The steps involved in formation of rust are:
Step 1: The water vapours on the surface of the metal dissolve $C{O_2}$ and $O_2$ from the air as a result the surface of metal is covered by carbonic acid.
${H_2}O + C{O_2} \to {H_2}C{O_3}$
This act as electrolyte of the cell and dissociates to small extent as:
${H_2}CO\underset {} \leftrightarrows 2{H^ + } + CO_3^{2 - }$
H+ ion is also produced by dissolution of other acidic oxide such as so2.
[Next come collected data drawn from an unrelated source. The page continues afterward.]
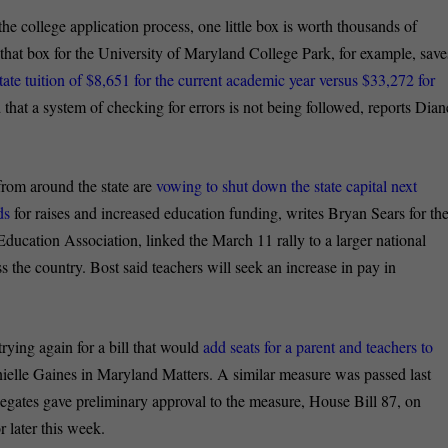
the college application process, one little box is worth thousands of
g that box for the University of Maryland College Park, for example, save
ate tuition of $8,651 for the current academic year versus $33,272 for
d that a system of checking for errors is not being followed, reports Dian
rom around the state are
vowing to shut down the state capital next
ds
for raises and increased education funding, writes Bryan Sears for th
ducation Association, linked the March 11 rally to a larger national
ss the country. Bost said teachers will seek an increase in pay in
rying again for a bill that would
add seats for a parent and teachers to
nielle Gaines in Maryland Matters. A similar measure was passed last
gates gave preliminary approval to the measure, House Bill 87, on
 later this week.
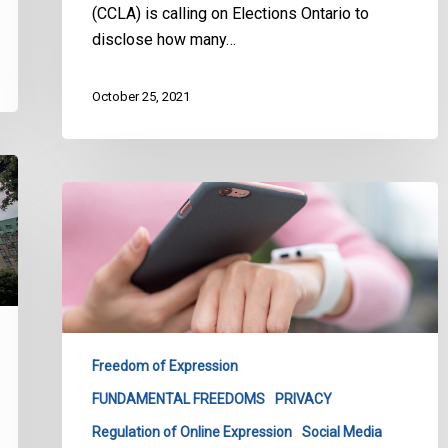
(CCLA) is calling on Elections Ontario to
disclose how many…
October 25, 2021
CCLA’s
Submission
on
Canada’s
Proposed
Approach
to
Freedom of Expression
Addressing
FUNDAMENTAL FREEDOMS
PRIVACY
Harmful
Content
Regulation of Online Expression
Social Media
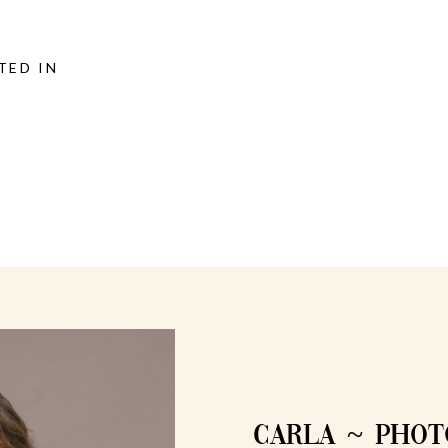
TED IN
CARLA ~ PHO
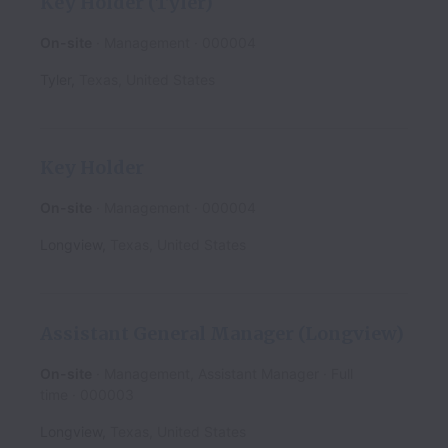
Key Holder (Tyler)
On-site
Management
000004
Tyler
,
Texas
,
United States
Key Holder
On-site
Management
000004
Longview
,
Texas
,
United States
Assistant General Manager (Longview)
On-site
Management, Assistant Manager
Full
time
000003
Longview
,
Texas
,
United States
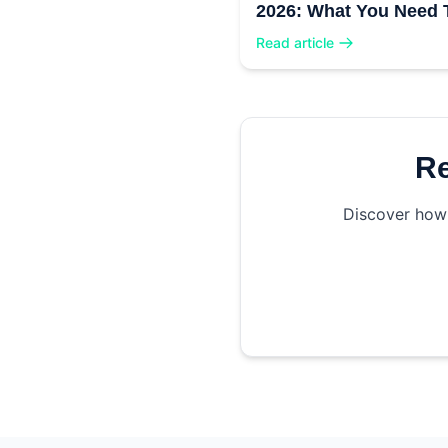
2026: What You Need 
Know
Read article
Re
Discover how 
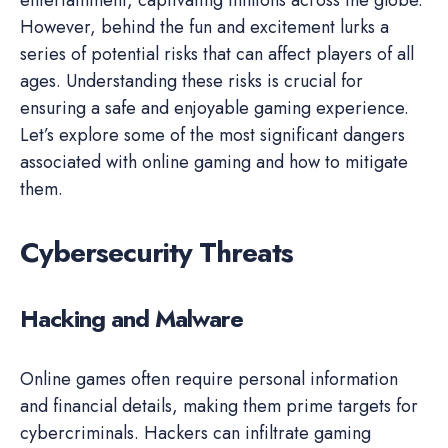
However, behind the fun and excitement lurks a
series of potential risks that can affect players of all
ages. Understanding these risks is crucial for
ensuring a safe and enjoyable gaming experience.
Let’s explore some of the most significant dangers
associated with online gaming and how to mitigate
them.
Cybersecurity Threats
Hacking and Malware
Online games often require personal information
and financial details, making them prime targets for
cybercriminals. Hackers can infiltrate gaming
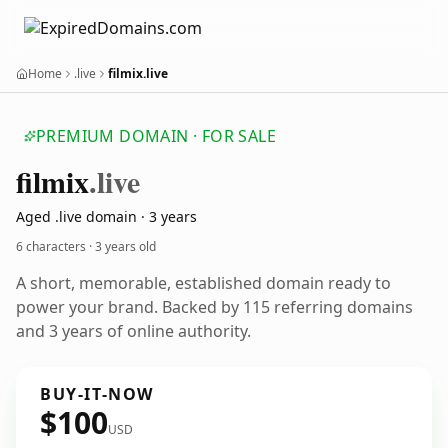
Home
.live
filmix.live
PREMIUM DOMAIN · FOR SALE
filmix
.live
Aged .live domain · 3 years
6 characters ·
3 years old
A short, memorable, established domain ready to
power your brand. Backed by 115 referring domains
and 3 years of online authority.
BUY-IT-NOW
$100
USD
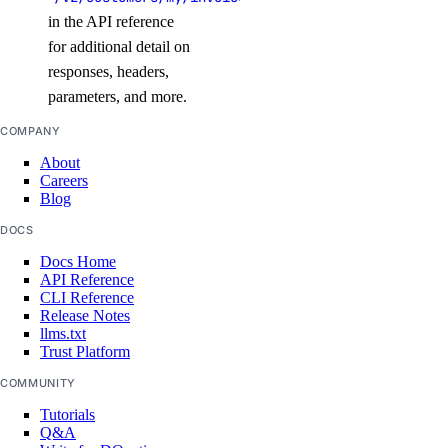
in the API reference
snapshots
for additional detail on
responses, headers,
delete()
parameters, and more.
get()
COMPANY
list()
About
Careers
spaces_key
Blog
DOCS
create()
Docs Home
delete()
API Reference
CLI Reference
get()
Release Notes
list()
llms.txt
Trust Platform
patch()
COMMUNITY
update()
Tutorials
Q&A
ssh_keys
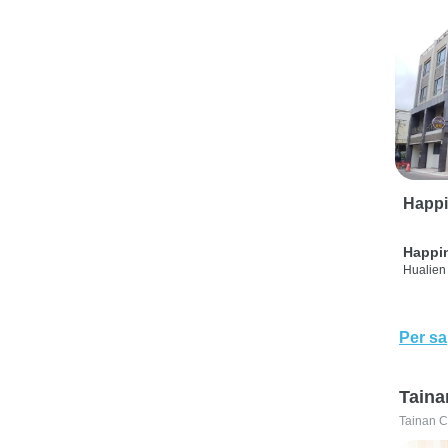
Happi
Happi
Hualien 
Per sa
Taina
Tainan C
Step2: Next, Iron in contact with dissolved O2 and in presence of H+ ions undergoes oxidation as:
$Fe \to F{e^{2 + }} + 2{e^ - }$ (1)
The site where the above reaction takes place is known as anode.
Step 3: The electrons lost by iron migrate through the metal to another site and reduce dissolved oxygen in the presence of H+ ions and this site is known as cathode.
${O_2} + 4{H^ + } + 4{e^ - } \to 2{H_2}O$ (2)
On adding equation (1) and (2) we get:
$2Fe(s) + {O_2}(g) + 4{H^ + }(aq) \to 2F{e^{2 + }}(aq) + 2{H_2}O(l)$
Step 4: The ferrous ion formed in above step thus react with oxygen to form ferric ion as:
$4F{e^{2 + }} + {O_2} + 4{H_2}O \to 2F{e_2}{O_3} + 8{H^ + }$
Then ferric oxide undergoes hydration to form rust.
$F{e_2}{O_3} + x{H_2}0 \to F{e_2}{O_3}.x{H_2}O$

Hence the correct answer is option D.

Note: Generally, cathode is the area having the largest amount of dissolved oxygen and rust is often formed here. Talking about properties of rust, it is a non-sticking element and it peels off exposing fresh iron surface.